Les liens Sarkozy – Kadhafi sur la table ?

Et d’ajouter : « donc si vous voulez faire une commission d’enquête sur les liens avec des réseaux qui seraient extrémistes d’un point de vue religieux, je vous donne un conseil : faites-la à l’intérieur de votre famille politique. » Dit encore plus clairement auprès de franceinfo, Manuel Bompard envisage de souligner les « liens entre Nicolas Sarkozy et la Libye de Mouammar Kadhafi. »

De quoi donner des sueurs froides à la droite ? Ces liens sont effectivement au cœur d’une enquête (judiciaire pour le coup) et du procès des soupçons de financement libyen de la campagne de Nicolas Sarkozy en 2007. Dans cette affaire, le Parquet national financier (PNF) a requis en mars une peine de sept ans de prison et de 300 000 euros d’amende à l’encontre de l’ancien chef de l’État, (qui clame son innocence), évoquant un « pacte de corruption indécent, inouï » avec l’ancien dictateur.

De l’autre côté du spectre, l’extrême droite identitaire, qui compte des relais à l’Assemblée via le RN ou l’UDR, cible de longue date les « islamo-droitistes ». Soit des élus LR accusés, de manière tout aussi exagérée et expéditive, de pactiser avec des réseaux islamistes : là pour la construction d’une mosquée, ici pour la rupture du jeûne du Ramadan. Dans un contexte où le RN voit d’un mauvais œil la popularité de Bruno Retailleau, il est fort probable que les élus lepénistes et leurs alliés profitent de cet espace pour enfoncer leurs adversaires de droite. « Ali Juppé » et « Farid Fillon » peuvent en témoigner.

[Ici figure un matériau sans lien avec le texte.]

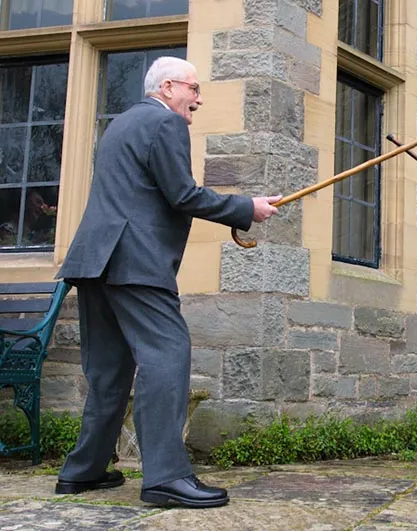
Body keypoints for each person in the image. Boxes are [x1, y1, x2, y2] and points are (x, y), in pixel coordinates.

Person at [54, 57, 281, 509]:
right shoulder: (165, 123)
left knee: (109, 371)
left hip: (95, 260)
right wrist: (246, 208)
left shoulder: (119, 124)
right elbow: (182, 194)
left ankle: (83, 471)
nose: (198, 99)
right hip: (136, 261)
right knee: (167, 354)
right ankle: (166, 478)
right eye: (194, 89)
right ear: (168, 87)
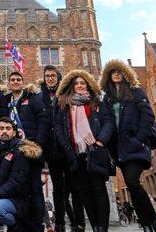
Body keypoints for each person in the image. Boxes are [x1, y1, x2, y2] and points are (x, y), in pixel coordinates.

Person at [99, 60, 156, 232]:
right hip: (120, 149)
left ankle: (154, 222)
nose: (116, 74)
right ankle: (147, 223)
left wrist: (140, 138)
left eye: (119, 71)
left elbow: (147, 115)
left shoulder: (135, 91)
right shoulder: (108, 98)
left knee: (133, 181)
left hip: (135, 145)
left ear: (125, 73)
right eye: (113, 72)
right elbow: (107, 122)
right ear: (108, 76)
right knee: (131, 184)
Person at [54, 69, 114, 232]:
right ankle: (95, 226)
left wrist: (101, 141)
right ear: (71, 87)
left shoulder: (96, 102)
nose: (79, 85)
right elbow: (59, 128)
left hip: (95, 151)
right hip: (75, 154)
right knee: (84, 192)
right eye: (76, 83)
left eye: (82, 83)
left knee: (99, 190)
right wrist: (67, 149)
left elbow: (108, 122)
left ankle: (103, 227)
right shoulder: (64, 105)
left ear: (88, 84)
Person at [0, 117, 41, 232]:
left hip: (17, 199)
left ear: (14, 132)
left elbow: (14, 184)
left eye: (8, 128)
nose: (4, 131)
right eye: (1, 128)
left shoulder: (20, 151)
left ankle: (17, 227)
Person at [37, 65, 81, 232]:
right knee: (58, 189)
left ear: (58, 77)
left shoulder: (67, 95)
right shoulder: (40, 97)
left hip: (69, 147)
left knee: (74, 187)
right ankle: (60, 223)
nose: (50, 78)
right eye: (47, 75)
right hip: (52, 150)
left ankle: (79, 223)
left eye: (53, 75)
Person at [6, 71, 49, 232]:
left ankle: (37, 225)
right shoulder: (6, 101)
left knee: (35, 189)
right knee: (18, 188)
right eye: (13, 80)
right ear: (9, 84)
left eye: (18, 80)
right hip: (15, 151)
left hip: (31, 150)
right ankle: (20, 224)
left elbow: (43, 120)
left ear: (22, 83)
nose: (15, 82)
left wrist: (37, 144)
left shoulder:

Du reste, il existe plusieurs exemples de retour de manivelle peu glorieux. Au Rassemblement national, par exemple, l’idée d’enquêter sur les « ingérences étrangères » s’est finalement révélée désastreuse en 2023. À l’origine, les lepénistes voulaient noyer les accusations en russophilie, portée notamment par la macronie. Au final, la commission a accouché d’un rapport implacable sur les liens de la formation d’extrême droite avec le régime de Vladimir Poutine, qualifiant notamment le parti de « courroie de transmission » du Kremlin en France.